Todo pasa, todo queda, pero lo nuestro es pasar, así lo escribió el poeta. Esa es la vida y la verdad.

Nos ha llegado la hora de despedir a nuestro Hermano Mayor, ha terminado su tiempo de mandato dirigiendo a su Junta de Oficiales.

Dos mandatos, dos legislaturas. El tiempo como juez inevitable, se encargará de hacernos ver la importancia de lo logrado en estos años de duro trabajo y sacrificio. La corporación ha vuelto a brillar con el esplendor de años pasados, aquellos años de grandes hermanos mayores.

También dar las gracias a los buenos hombres y mujeres que día a día han estado al lado de sus Titulares.

Ahora hermano, entrarás a formar parte de ese escogido grupo de hermanos donde muchos nos miramos, Don Francisco Sánchez Gómez, Don Álvaro Cueli Oliva, Don Antonio Miranda Claraco… Y nunca dejaremos de acordarnos de aquellos trabajadores tenaces e incansables que partieron hacia la morada del Padre y ya gozan de su presencia Eterna.
Esta despedida de tu cargo no ha de considerarse como algo triste. “Dios me lo dio, Dios me lo quitó, Bendito sea el Señor”. A buen seguro que será un punto y aparte.

Han sido años de compromiso y responsabilidad, muchas veces de manera incomprendida y perseguida. A pesar de los obstáculos que iban apareciendo, todo salía de frente con la ayuda del Dios Moreno, nunca te faltó la esperanza. A nosotros jamás nos asaltaron las dudas y asimismo pusimos invariablemente nuestra esperanza en ti, hermano.

También es justo reconocer la labor y buen consejo ejercido por el buen pastor y Director Espiritual Don Carlos Carrasco Schlatter.

Gracias hermano por demostrar tanta valentía a la hora de afrontar la difícil decisión que era restaurar a nuestros Sagrados Titulares. También es justo darte las gracias por el magnífico 75º Aniversario Fundacional y esa edificante salida extraordinaria que vivimos acompañando al Señor por las calles de nuestro barrio, momentos inolvidables que siempre quedarán grabados en nuestras retinas, y por ese titulo de Trinitaria del que hoy goza nuestra hermandad.

Agradecerte todo lo hecho por tu persona tanto a nivel espiritual, humano y material, nunca faltó en ti la caridad para con todos y todas, perdonando siempre a aquellos que te intentaban hacer tanto daño, a ti y a nuestra hermandad. Que Dios los perdone …

Lo que sí está claro es que podemos decir bien alto que has cumplido con tu deber y obligaciones como pocos lo habrían hecho igual, hasta el último día, la última hora y el último minuto. Muchas veces por encima de tus posibilidades e incluso poniendo en riesgo tu salud.

Sabemos bien que tu vida no tiene razón de ser sin tu familia y tu hermandad, nuestra hermandad. También sabemos que eres un hombre cabal, cristiano comprometido, padre y esposo ejemplar. Por todo ello siempre tendrás nuestro respeto, cariño, admiración y amistad.
¡Siempre de frente!, hermano.

Y de bien nacido es ser agradecido y del mismo modo es justo tener unas palabras de gratitud y reconocimiento sentido hacia la persona de nuestro Teniente Hermano Mayor Don Pedro Parada González, noble y fiel hombre, pilar significativo en estos años a tu lado. Justo es reconocerlo así.
Y ahora nos llega un tiempo nuevo, tiempo de ideas y objetivos diferentes, periodo de concluir y emprender proyectos.

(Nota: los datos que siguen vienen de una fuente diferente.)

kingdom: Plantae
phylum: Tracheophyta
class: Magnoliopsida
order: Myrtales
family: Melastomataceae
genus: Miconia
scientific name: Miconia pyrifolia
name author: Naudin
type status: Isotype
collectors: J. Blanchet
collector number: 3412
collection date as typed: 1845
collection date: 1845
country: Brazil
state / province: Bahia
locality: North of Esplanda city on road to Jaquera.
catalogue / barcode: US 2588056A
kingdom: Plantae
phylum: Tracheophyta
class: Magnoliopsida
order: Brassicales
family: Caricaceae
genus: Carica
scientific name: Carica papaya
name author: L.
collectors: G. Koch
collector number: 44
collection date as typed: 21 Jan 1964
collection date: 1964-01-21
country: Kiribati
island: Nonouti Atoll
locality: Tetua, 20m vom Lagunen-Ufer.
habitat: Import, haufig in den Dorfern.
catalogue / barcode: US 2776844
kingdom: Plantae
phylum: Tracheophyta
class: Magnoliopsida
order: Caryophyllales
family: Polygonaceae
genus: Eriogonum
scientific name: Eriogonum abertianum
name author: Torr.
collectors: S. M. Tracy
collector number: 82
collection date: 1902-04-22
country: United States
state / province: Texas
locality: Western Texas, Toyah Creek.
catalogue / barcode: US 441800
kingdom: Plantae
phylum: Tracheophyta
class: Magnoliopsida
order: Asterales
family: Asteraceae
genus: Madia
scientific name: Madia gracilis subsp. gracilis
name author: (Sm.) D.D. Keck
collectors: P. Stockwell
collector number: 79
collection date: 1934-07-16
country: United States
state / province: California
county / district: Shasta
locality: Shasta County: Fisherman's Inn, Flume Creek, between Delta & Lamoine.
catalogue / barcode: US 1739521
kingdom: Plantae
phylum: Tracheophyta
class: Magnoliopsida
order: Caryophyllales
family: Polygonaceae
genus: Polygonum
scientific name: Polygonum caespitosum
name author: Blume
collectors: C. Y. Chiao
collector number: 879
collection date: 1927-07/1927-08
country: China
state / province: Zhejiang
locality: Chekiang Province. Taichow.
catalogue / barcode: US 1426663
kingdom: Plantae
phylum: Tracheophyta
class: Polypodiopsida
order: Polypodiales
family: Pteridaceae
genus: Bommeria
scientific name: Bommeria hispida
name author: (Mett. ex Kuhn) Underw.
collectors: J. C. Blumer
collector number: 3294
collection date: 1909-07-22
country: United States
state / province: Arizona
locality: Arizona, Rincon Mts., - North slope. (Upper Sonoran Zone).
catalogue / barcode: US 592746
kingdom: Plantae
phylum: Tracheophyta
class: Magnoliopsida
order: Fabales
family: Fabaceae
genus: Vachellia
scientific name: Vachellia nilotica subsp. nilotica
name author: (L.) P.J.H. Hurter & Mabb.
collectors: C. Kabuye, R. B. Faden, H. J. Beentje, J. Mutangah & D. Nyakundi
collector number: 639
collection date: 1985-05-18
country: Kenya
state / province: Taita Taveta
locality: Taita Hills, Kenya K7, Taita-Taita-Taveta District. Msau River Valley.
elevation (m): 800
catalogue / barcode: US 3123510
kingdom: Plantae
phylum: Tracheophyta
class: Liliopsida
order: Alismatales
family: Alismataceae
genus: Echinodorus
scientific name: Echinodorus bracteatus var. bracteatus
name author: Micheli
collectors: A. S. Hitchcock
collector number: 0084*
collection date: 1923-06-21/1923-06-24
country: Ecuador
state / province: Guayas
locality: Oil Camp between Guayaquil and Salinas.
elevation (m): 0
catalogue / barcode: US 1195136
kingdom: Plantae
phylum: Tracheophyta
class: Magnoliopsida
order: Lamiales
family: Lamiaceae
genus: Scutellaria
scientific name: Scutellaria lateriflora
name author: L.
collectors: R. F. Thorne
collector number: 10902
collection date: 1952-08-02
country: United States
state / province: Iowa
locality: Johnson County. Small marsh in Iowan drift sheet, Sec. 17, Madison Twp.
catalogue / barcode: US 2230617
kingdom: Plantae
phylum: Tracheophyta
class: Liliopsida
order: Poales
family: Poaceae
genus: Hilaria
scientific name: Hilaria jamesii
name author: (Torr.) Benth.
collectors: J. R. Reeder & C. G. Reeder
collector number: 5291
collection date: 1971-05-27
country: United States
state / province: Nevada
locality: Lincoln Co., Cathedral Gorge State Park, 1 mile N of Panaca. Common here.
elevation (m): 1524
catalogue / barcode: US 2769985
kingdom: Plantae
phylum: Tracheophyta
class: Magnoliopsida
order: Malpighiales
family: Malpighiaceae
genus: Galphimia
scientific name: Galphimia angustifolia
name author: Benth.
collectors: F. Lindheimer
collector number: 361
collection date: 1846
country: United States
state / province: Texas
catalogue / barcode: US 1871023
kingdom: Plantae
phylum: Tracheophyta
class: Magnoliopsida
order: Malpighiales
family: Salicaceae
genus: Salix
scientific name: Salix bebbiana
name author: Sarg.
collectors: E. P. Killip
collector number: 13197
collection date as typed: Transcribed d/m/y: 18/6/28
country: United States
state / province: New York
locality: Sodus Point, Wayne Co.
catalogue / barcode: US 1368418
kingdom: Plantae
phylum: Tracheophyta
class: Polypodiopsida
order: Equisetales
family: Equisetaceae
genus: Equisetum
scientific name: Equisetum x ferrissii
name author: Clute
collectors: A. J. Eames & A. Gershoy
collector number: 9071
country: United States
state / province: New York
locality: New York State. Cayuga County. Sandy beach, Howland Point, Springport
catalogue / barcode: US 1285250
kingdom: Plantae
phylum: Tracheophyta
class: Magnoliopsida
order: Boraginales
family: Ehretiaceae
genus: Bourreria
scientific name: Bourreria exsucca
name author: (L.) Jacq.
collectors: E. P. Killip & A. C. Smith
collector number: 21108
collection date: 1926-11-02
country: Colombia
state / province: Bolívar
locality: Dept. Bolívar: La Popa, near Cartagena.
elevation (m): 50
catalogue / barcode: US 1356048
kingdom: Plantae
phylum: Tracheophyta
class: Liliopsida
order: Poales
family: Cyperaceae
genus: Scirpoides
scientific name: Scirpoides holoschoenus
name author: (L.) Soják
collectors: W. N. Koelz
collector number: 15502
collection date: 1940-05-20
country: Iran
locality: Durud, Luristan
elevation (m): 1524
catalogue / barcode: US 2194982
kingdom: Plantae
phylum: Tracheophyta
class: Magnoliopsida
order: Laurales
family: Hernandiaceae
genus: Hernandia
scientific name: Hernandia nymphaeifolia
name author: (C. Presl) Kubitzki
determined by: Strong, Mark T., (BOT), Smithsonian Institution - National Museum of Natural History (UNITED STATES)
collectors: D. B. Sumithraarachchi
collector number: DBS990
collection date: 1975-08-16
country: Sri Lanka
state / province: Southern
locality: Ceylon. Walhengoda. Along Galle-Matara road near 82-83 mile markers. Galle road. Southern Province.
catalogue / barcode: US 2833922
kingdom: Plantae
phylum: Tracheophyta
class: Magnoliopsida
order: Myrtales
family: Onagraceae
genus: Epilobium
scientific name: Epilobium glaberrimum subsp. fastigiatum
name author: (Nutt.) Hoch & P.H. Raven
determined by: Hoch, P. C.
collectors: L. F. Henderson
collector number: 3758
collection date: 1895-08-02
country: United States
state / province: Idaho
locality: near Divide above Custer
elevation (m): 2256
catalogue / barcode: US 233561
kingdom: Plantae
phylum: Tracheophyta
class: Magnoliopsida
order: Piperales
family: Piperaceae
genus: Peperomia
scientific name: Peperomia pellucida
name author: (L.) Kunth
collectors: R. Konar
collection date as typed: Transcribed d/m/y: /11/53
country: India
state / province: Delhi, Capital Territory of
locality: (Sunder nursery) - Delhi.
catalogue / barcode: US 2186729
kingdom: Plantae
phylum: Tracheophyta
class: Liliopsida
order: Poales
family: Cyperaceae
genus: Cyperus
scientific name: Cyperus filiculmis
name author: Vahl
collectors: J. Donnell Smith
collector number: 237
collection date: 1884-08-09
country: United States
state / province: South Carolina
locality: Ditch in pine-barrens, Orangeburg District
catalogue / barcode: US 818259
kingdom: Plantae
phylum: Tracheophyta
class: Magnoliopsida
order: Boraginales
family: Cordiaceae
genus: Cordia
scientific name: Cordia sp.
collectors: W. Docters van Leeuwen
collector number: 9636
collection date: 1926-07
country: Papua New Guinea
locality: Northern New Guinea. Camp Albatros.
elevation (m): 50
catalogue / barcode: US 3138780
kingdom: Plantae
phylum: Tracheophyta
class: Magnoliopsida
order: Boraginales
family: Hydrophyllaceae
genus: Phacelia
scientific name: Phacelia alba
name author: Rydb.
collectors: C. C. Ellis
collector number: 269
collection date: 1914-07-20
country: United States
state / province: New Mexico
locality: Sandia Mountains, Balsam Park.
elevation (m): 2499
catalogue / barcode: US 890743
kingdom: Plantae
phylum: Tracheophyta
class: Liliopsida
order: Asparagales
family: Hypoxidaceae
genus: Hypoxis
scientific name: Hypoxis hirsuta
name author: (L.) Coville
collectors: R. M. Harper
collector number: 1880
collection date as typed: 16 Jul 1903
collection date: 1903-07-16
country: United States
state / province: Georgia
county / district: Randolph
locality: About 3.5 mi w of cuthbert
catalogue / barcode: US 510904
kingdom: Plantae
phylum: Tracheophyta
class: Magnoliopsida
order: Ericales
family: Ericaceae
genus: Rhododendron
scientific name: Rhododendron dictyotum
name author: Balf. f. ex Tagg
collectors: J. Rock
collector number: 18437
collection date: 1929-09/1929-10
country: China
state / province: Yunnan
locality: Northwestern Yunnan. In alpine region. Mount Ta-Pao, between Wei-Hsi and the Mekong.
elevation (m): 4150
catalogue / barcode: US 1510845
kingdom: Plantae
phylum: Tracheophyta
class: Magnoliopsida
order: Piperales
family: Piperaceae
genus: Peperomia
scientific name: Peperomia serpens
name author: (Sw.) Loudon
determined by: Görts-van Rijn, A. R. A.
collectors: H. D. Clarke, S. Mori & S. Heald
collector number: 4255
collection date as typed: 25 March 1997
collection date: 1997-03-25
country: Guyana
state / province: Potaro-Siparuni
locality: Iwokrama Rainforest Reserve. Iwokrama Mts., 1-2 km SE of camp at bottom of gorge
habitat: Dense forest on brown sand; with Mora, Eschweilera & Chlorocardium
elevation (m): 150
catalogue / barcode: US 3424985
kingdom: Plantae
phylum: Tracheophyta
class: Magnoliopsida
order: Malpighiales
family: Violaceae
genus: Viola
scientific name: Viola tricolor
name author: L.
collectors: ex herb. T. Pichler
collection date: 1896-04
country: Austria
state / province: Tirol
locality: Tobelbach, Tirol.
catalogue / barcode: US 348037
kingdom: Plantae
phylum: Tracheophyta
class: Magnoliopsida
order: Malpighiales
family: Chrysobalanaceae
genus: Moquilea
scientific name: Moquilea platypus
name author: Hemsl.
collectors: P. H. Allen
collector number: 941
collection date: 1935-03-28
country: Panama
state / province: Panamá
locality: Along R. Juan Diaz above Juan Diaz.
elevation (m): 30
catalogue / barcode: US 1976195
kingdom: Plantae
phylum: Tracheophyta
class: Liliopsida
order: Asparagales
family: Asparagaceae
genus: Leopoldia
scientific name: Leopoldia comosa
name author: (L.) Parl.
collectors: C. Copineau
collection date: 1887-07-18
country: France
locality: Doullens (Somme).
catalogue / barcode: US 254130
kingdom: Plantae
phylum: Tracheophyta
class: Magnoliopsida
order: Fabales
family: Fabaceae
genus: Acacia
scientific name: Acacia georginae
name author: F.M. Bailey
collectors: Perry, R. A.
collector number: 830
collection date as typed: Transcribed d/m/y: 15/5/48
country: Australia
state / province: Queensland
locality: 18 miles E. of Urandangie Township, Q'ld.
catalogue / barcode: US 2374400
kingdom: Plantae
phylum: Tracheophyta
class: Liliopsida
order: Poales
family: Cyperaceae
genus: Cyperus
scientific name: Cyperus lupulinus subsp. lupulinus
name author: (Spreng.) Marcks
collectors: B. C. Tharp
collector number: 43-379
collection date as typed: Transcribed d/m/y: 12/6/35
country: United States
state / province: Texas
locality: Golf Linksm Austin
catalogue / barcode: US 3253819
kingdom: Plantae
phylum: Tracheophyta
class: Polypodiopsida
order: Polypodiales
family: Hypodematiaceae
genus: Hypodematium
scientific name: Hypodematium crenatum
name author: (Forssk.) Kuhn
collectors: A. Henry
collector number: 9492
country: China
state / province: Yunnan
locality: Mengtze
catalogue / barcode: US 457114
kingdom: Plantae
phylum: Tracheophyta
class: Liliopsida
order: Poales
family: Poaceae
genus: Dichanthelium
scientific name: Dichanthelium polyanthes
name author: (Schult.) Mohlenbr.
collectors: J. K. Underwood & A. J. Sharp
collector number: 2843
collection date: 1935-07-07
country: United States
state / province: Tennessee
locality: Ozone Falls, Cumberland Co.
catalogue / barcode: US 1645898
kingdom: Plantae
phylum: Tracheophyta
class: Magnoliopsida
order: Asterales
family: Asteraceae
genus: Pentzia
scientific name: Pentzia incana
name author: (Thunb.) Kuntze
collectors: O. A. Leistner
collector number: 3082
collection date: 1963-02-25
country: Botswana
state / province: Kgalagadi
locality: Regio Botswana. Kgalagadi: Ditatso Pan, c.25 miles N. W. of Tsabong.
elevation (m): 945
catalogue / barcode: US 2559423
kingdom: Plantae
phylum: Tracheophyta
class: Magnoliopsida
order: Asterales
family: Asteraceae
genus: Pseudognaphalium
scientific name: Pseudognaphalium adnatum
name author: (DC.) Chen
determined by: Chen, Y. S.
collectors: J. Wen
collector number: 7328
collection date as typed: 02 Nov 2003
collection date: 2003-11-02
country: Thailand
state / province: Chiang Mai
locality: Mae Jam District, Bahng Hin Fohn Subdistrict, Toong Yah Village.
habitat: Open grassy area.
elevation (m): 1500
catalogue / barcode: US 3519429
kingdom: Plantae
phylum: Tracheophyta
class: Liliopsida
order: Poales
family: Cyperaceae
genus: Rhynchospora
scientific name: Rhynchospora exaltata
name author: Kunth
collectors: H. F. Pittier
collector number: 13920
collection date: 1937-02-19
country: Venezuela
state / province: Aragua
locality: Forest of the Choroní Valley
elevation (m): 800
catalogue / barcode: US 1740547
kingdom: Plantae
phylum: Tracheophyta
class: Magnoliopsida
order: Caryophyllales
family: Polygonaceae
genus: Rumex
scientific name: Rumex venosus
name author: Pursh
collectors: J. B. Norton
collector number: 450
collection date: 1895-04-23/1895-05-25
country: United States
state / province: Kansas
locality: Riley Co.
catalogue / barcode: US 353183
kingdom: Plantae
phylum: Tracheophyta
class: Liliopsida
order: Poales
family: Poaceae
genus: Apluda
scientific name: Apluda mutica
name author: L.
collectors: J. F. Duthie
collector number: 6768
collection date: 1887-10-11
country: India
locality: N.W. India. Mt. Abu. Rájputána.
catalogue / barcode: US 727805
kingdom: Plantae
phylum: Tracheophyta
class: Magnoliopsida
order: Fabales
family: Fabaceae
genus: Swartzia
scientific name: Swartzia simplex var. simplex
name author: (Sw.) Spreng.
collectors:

Tiempo donde nos llega un Rocío de esperanza desde nuestra parroquia. Ilusiones puestas en las manos de una hermana que a buen seguro nos dará muchísimo, empezando por formación y con el objetivo primordial de unir lo que nunca se debió de haber roto, nuestra hermandad.

No hay en estos momentos persona más idónea que nuestra hermana Rocío Granados Avilés para regir los destinos de nuestra corporación en los próximos años (D.M). Desde aquí nuestro apoyo sincero, nunca te negaremos nuestro trabajo y compromiso como antes lo hicimos con los que te precedieron.

Ánimo y fuerza en esta bonita chicotá hermana.

Seguiremos pidiéndole a Él, el más rico aunque Cautivo le veamos, y rogaremos la intercesión de Ella que reparte tantísima Esperanza cada Domingo de Ramos.

Que Nuestro Padre Jesús Cautivo y su Bendita Madre María Santísima de la Esperanza nos guarden.